Wednesday, October 28, 2015

2015-10-28: Autonomy Incubator Demonstrates Package Delivery

Here at the Autonomy Incubator, we're researching ways to safely deliver packages using small unmanned aerial vehicles (UAVs). Our designs include vehicle components to carefully deliver a package, using computer vision to detect and classify objects, obstacle avoidance, and programs such as our "Follow Me" behavior

The commercial applications for this technology are vast, and provide potential solutions to missions dangerous for humans, such as delivering humanitarian aid or fighting forest fires. However, most widely known is the potential this technology holds for future commercial package delivery by companies. In fact, Flirtey, an Australian commercial delivery service that uses UAVs, stopped by the Autonomy Incubator on Monday to learn more about the work our team is currently doing.

As companies, and NASA, look towards the future of package delivery, safety is a prime concern. Here at the Autonomy Incubator, we're solving these concerns by developing programs for obstacle avoidance and navigation in data-deprived environments. Although known paths and locations will likely be present in a majority of the areas that we would be delivering to on Earth, we will require the capacity to navigate without GPS as a back-up if the signal is lost, as well as for exploratory missions in space and on planets where GPS is not available

A mechanical engineer at the Autonomy Incubator, Joe Lemanski, recently designed a mechanism we have used to carry and release a package from a UAV. As said by Dr. Loc Tran, with this mechanism, "we fully employ the use of gravity"; in other words, we're safely dropping off the package on a designated landing spot.

Danette looks on as visitors hold and discuss the drop mechanism developed by Joe Lemanski.

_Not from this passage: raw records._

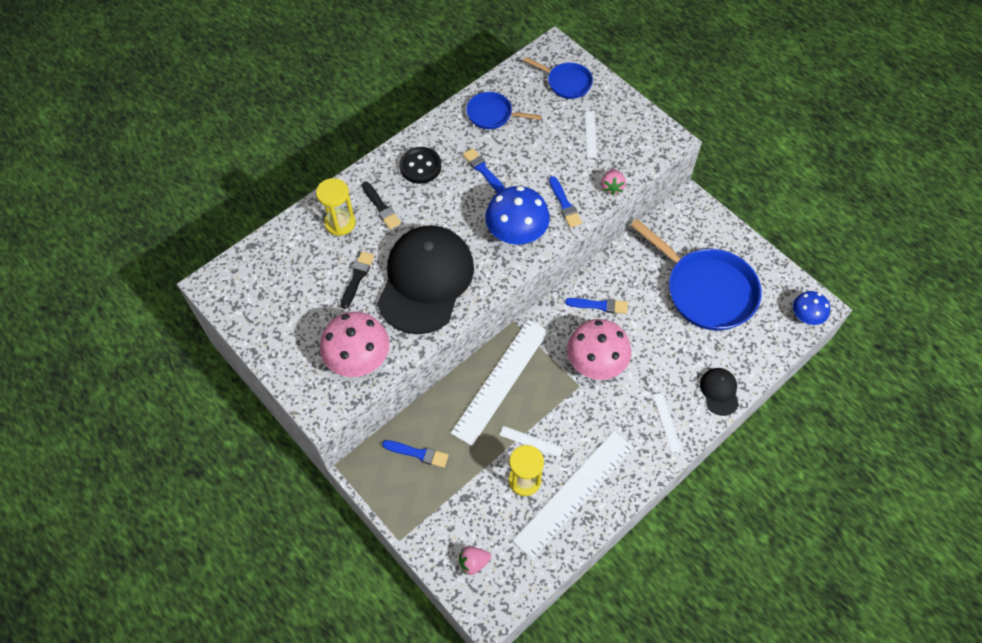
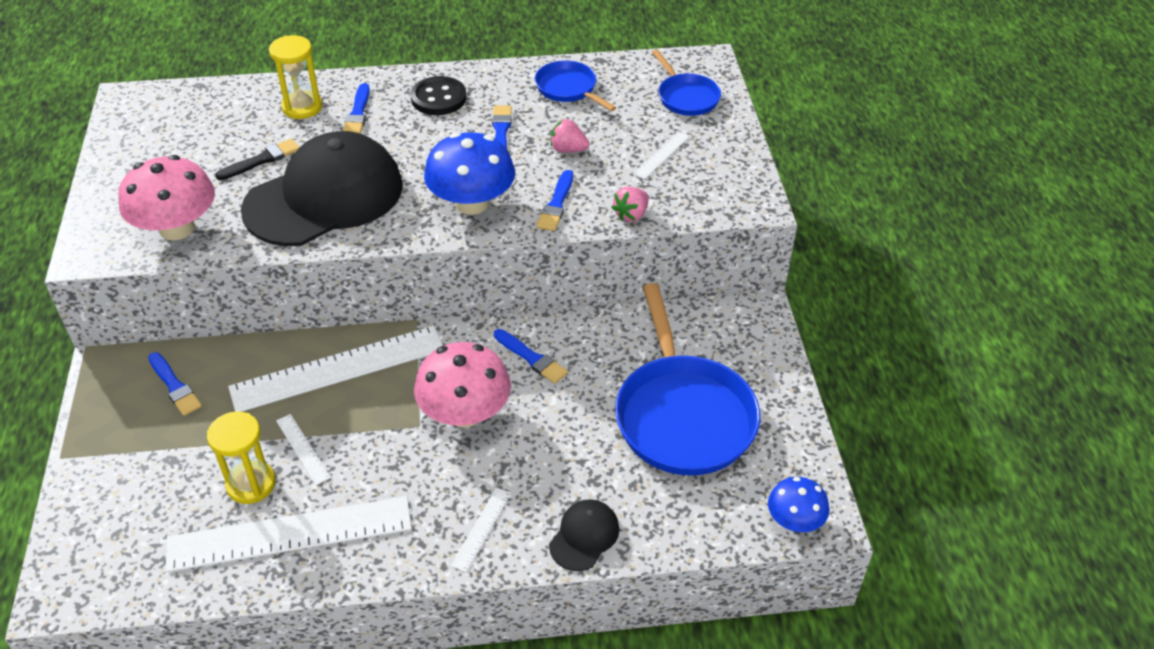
camera: 35 degrees right, 15 degrees down
(381, 207) = (357, 113): black brush -> blue brush
(473, 562) = (104, 531): pink strawberry -> pink strawberry (568, 149)

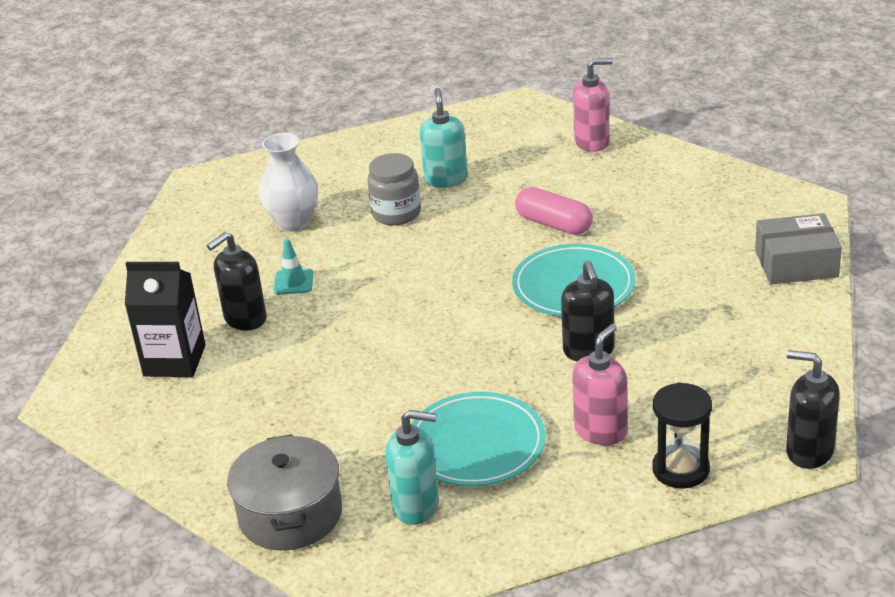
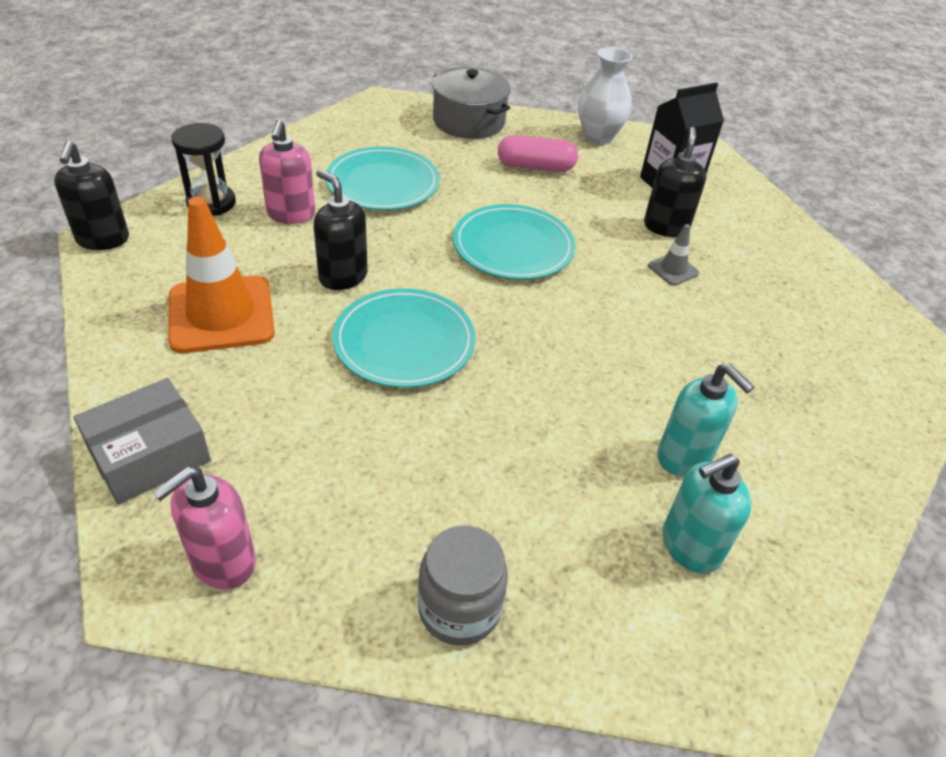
camera: 140 degrees right, 10 degrees up
(293, 222) = (764, 334): white vase -> white vase (598, 136)
(293, 282) = (673, 269): turquoise traffic cone -> grey traffic cone
(396, 213) = (678, 381): grey jar -> grey jar (459, 608)
(409, 338) = (513, 247): none -> turquoise plate
(416, 506) = (392, 141): turquoise soap dispenser -> turquoise soap dispenser (690, 546)
(554, 224) = (489, 423): pink capsule -> pink capsule (535, 167)
(592, 142) = (560, 622): pink soap dispenser -> pink soap dispenser (223, 562)
(713, 345) = (221, 314): none -> orange traffic cone
(809, 451) = (103, 240): black soap dispenser -> black soap dispenser turned 90 degrees clockwise

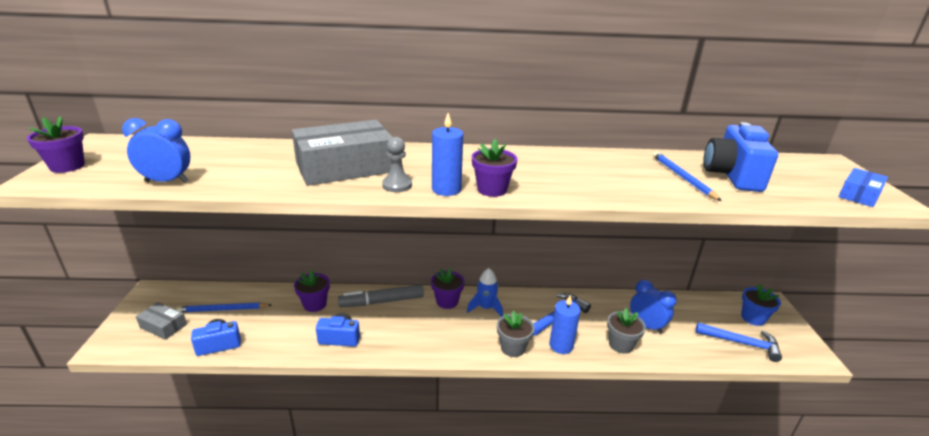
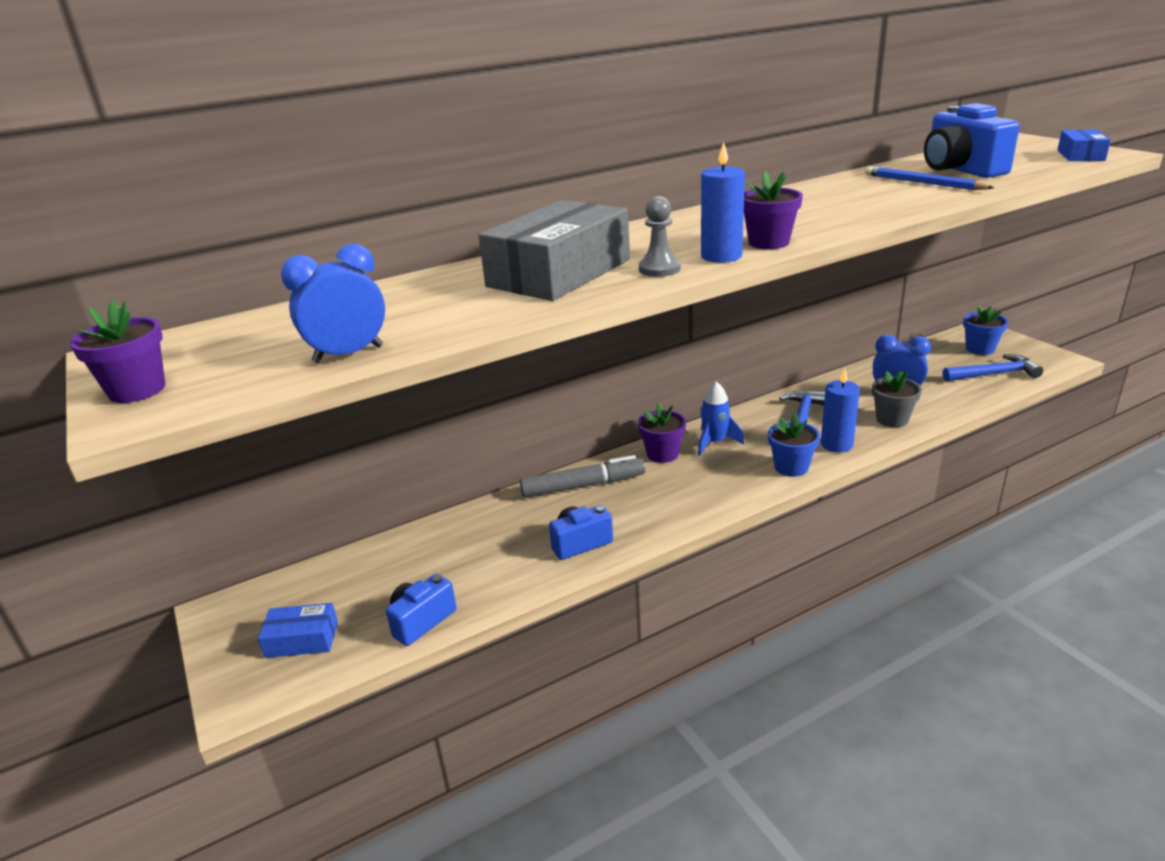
camera: 25 degrees left, 0 degrees up
(163, 326) = (302, 639): grey box -> blue box
(223, 309) = (371, 583): blue pencil -> none
(315, 304) = (497, 524): purple flower pot -> none
(382, 302) = (583, 486): grey marker -> grey marker turned 150 degrees counterclockwise
(513, 348) = (791, 467): grey flower pot -> blue flower pot

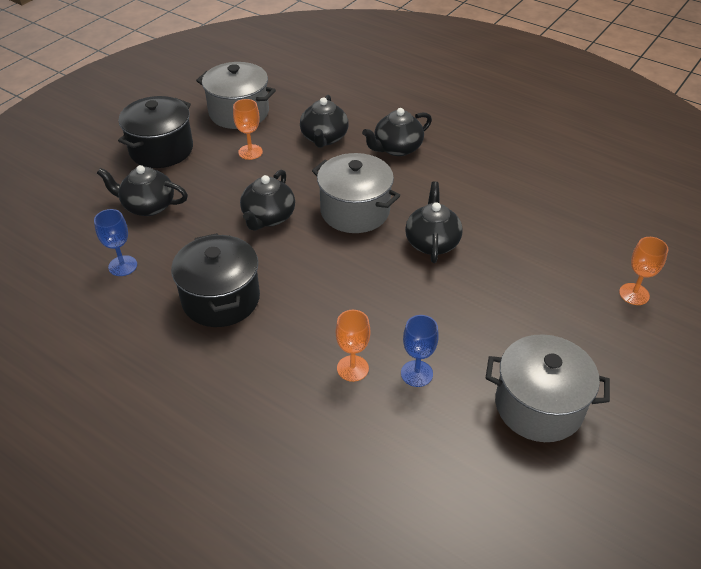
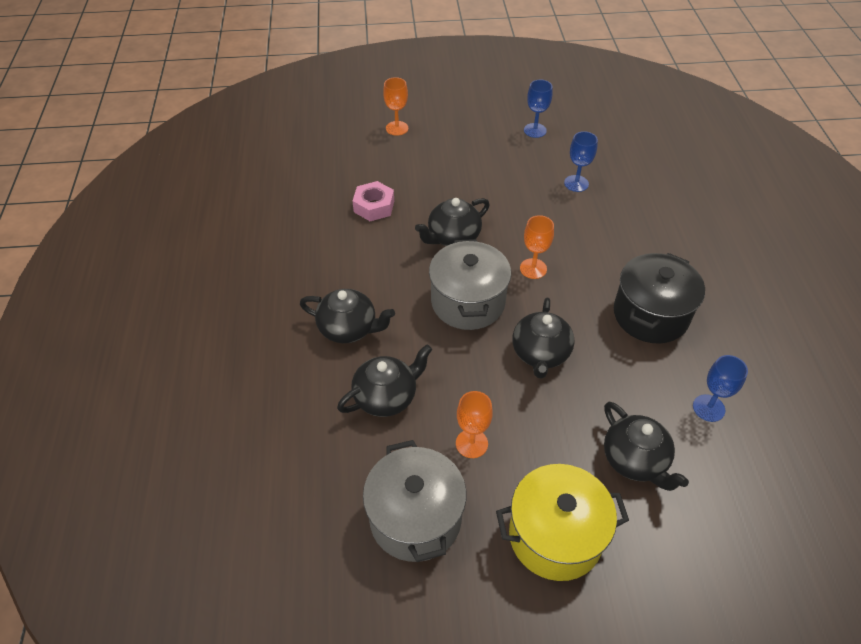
camera: 130 degrees left, 5 degrees up
(161, 149) = (555, 536): black pot -> yellow pot
(268, 217) = (540, 353): black teapot -> black teapot turned 120 degrees clockwise
(352, 368) = (609, 211): orange goblet -> orange goblet (533, 268)
(518, 219) = (374, 206): none -> pink nut
(538, 406) = (535, 130): grey pot -> blue goblet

Meanwhile, Dr. Loc Tran and our fall intern Deegan Atha have been working on projects within the realm of computer vision. At present, we are leveraging computer vision as a means to detect obstacles and to classify objects, such as a destination point for a package delivery.

Representatives from Flirtey watch as Ben Kelley demonstrates safe obstacle avoidance with UAVs.

The "Follow Me" behavior, created by our software architect Ben Kelley, is still relatively new. As we move past these early stages of development, we'll be looking into the possibility of using this behavior with a fleet of vehicles. In a manner similar to a paperboy and the basket on his bike that he reaches into for a paper, the small UAVs could go to and from a moving rover to pick up packages and deliver them to their destinations. As the rover moves, the UAV will employ the "Follow Me" behavior to catch up with the rover, pick up another package, deliver the package, and then employ the "Follow Me" behavior again to repeat the cycle. 

Jim Neilan tests the UAV package delivery mechanism with Herbie, our rover.